To do: Wherever the word "votre" appears in a line of the records, copy that line.

Transcribed page contents
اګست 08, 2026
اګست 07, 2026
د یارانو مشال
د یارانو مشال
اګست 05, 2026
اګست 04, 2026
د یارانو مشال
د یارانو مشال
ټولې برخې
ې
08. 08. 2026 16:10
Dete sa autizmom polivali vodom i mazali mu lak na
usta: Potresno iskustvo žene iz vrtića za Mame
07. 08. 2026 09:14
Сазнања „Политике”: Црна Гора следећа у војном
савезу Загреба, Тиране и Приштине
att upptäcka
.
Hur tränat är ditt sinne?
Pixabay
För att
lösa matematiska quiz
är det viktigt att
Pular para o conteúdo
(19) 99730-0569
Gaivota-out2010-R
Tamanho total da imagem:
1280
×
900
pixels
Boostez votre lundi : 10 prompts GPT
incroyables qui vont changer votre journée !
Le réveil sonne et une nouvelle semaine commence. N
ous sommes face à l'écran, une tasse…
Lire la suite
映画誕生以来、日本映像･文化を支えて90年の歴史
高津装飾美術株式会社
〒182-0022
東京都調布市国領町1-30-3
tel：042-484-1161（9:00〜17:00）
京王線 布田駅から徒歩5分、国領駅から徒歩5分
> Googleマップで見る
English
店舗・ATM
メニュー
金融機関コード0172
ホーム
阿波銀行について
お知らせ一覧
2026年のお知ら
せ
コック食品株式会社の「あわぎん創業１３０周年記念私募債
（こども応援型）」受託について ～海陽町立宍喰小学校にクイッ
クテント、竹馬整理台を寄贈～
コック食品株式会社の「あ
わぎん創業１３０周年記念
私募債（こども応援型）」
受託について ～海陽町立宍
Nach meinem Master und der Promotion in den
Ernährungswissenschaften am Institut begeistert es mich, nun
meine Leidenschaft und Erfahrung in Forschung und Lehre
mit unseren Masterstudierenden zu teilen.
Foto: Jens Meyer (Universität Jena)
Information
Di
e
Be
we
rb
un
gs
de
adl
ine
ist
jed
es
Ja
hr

Response below:
Boostez votre lundi : 10 prompts GPT
incroyables qui vont changer votre journée !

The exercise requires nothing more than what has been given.